Les huiles usagées pourraient continuer de fournir de petits volumes de SAF durables et à faible teneur en carbone à court-terme. À plus long terme, l’UE doit tabler sur des ressources plus abondantes comme les résidus agricoles ou les biodéchets municipaux. Par rapport aux combustibles issus d’huiles usagées, les résidus agricoles et forestiers ainsi que les biodéchets sont plus difficiles à convertir sur le plan technique et ces processus de conversion ne sont pas encore déployés à l’échelle commerciale. Il nécessite aussi que les industriels consentent à investir dans des infrastructures. Car pour atteindre un objectif de 2% de biocarburants dans les avions, une vingtaine de raffineries seraient nécessaires, ce qui coûterait, selon l’AIE, autour de 10 milliards de dollars. L’Agence souligne qu’une telle dépense reste « relativement modeste » par rapport aux 60 milliards que l’industrie du raffinage investit chaque année.
- Développer les carburants de synthèse tels que les électrocarburants.
En utilisant l’hydrogène comme source principale, les électrocarburants offrent un potentiel substantiel à long terme pour l’approvisionnement en SAF. Toutefois, le coût élevé de l’approvisionnement en électricité renouvelable supplémentaire en fait l’une des options les plus coûteuses pour réduire les émissions de gaz à effet de serre de l’aviation. Sans compter sur la concurrence de l’hydrogène utilisé par l’aviation au regard des autres utilisations possibles de ce vecteur énergétique pour les transports routiers, maritimes, ainsi que pour le stockage de l’électricité. - Évaluer au cas par cas les risques d’extraction des matières premières en fonction des caractéristiques de leur lieu de récolte et de leur cycle de vie.
Les déchets et les résidus ont des impacts qui sont très spécifiques à un lieu. Par exemple, les résidus de culture peuvent être recyclés sur place pour restaurer la fertilité des sols, améliorer l’efficacité de l’irrigation et limiter l’érosion des sols. Ainsi, le risque que l’extraction des résidus entraîne une érosion est plus élevé sur les pentes raides ou les sols pauvres et les risques pour la biodiversité dépendent des écosystèmes locaux.
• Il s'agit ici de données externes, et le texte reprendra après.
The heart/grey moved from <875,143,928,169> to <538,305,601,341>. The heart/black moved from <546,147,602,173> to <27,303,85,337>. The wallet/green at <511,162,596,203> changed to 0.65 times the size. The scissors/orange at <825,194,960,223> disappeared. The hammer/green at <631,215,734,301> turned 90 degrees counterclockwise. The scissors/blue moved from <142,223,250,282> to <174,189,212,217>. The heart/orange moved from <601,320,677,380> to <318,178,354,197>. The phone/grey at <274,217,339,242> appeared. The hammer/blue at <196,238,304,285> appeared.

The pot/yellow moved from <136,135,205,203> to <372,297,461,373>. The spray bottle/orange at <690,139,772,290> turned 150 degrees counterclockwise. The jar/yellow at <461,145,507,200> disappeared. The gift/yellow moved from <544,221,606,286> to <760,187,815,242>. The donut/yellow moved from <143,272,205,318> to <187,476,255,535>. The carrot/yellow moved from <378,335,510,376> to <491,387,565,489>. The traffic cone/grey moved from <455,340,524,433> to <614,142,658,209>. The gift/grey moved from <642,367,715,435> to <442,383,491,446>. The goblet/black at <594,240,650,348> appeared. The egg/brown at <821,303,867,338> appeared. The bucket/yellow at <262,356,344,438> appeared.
De plus, l’utilisation concurrente de matières premières provenant d’autres secteurs est un autre facteur qui peut être spécifique à un lieu.
En 2018, le trafic aérien, c’est 4,3 milliards de passagers via 38 millions de vols, soit 72 décollages par minute.
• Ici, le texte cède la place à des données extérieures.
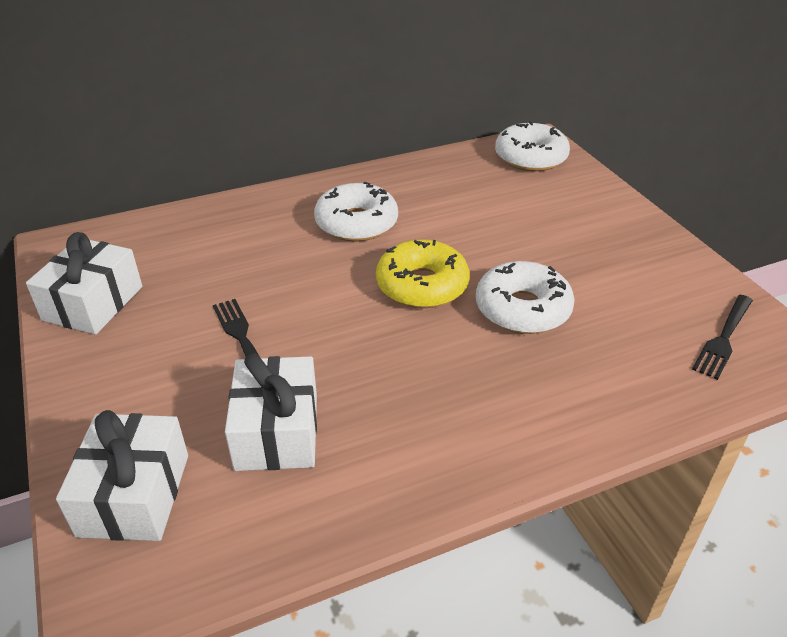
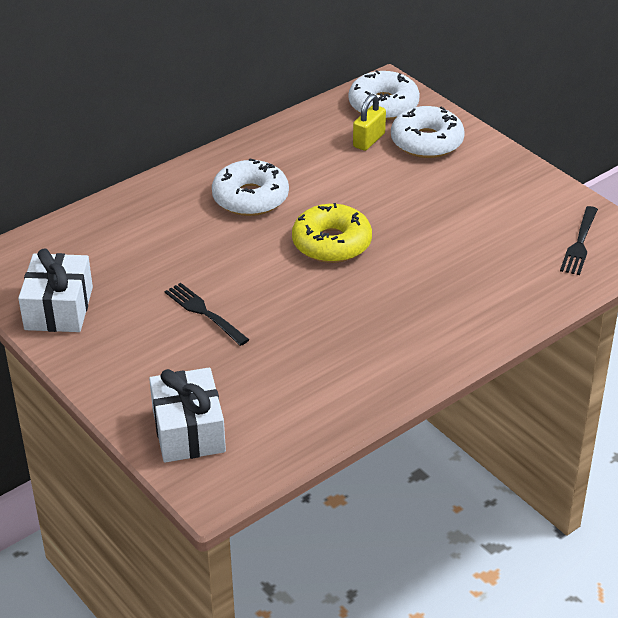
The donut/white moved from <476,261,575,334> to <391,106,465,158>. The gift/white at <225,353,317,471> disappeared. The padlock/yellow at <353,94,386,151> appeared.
Vous reprendrez bien un peu de sobriété avec tout ça ?
De fait, l’utilisation des biocarburants pour décarboner le secteur aérien reste une hypothèse encore fragile mais ressemble à la meilleure des options que nous ayons aujourd’hui sur la table. Elle implique de nombreux arbitrages tant sur le choix des matières premières que sur la concurrence de l’usage vis à vis d’autres industries pas moins utiles.
La meilleure des options ? La question mérite d’être mise en perspective avec une autre tendance de fond : la sobriété des usages et la nécessaire réduction du nombre de vols. C’est évidemment une question qui ne fait pas consensus pour les professionnels du secteur aérien mais qui fait consensus chez les amateurs de mathématiques. En 2018, le trafic aérien, c’est en effet 4,3 milliards de passagers via 38 millions de vols, soit 72 décollages par minute. Des chiffres en augmentation constante puisque le trafic aérien mondial est multiplié par deux tous les 15 ans depuis la fin des années 1970. Ce qui ne peut évidemment pas être considéré comme une tendance soutenable à l’infini.
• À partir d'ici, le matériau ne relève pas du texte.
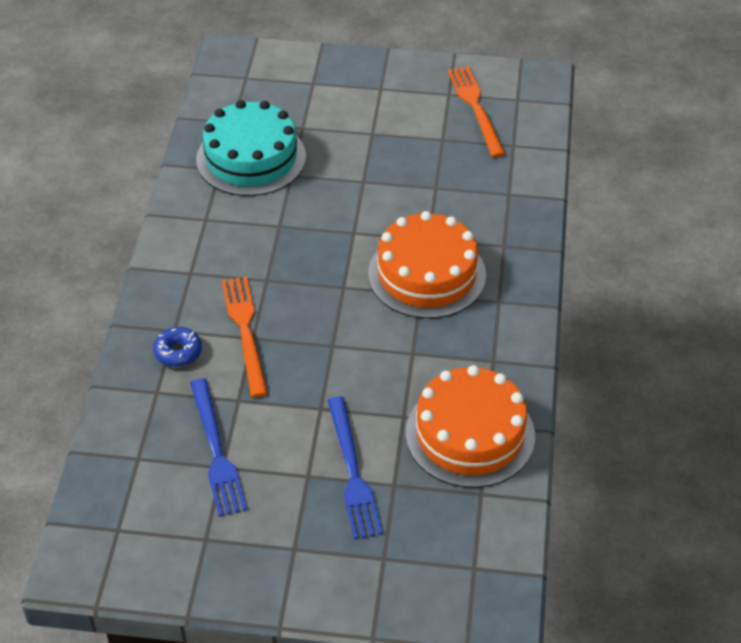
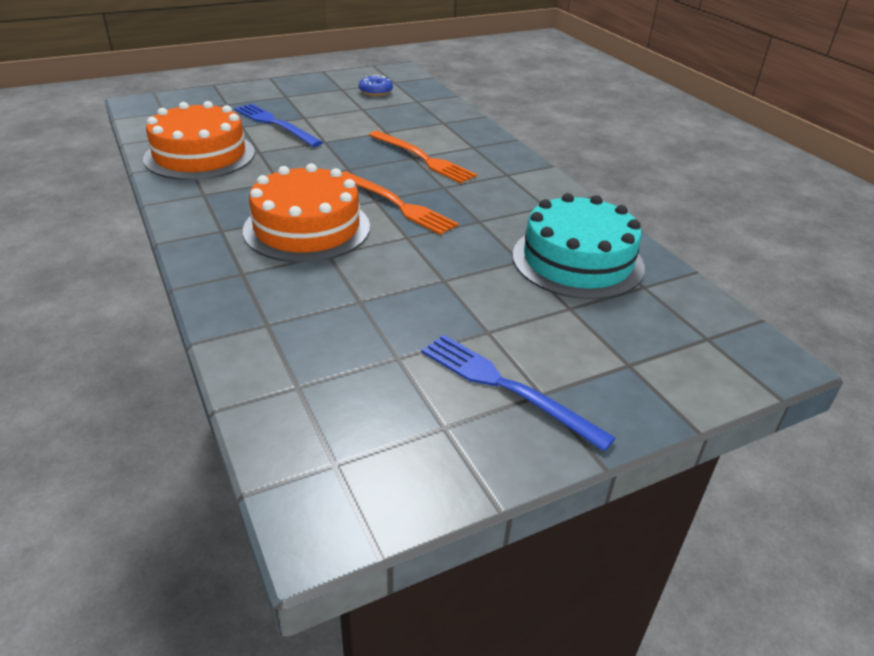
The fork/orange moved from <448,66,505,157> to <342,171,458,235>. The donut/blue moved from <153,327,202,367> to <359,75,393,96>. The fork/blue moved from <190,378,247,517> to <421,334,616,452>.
Quelques solutions sont aujourd’hui sur la table pour réduire le nombre de vols : privilégier le train pour des trajets inférieurs à 4h30 et privilégier le train de nuit quand c’est possible sur de plus longues distances ; mais aussi embarquer plus de passagers dans les avions (ce qui est possible en rééquilibrant la différence de places entre les classes affaires et éco) ou encore en limitant les vols d’affaires au profit de la visio-conférence.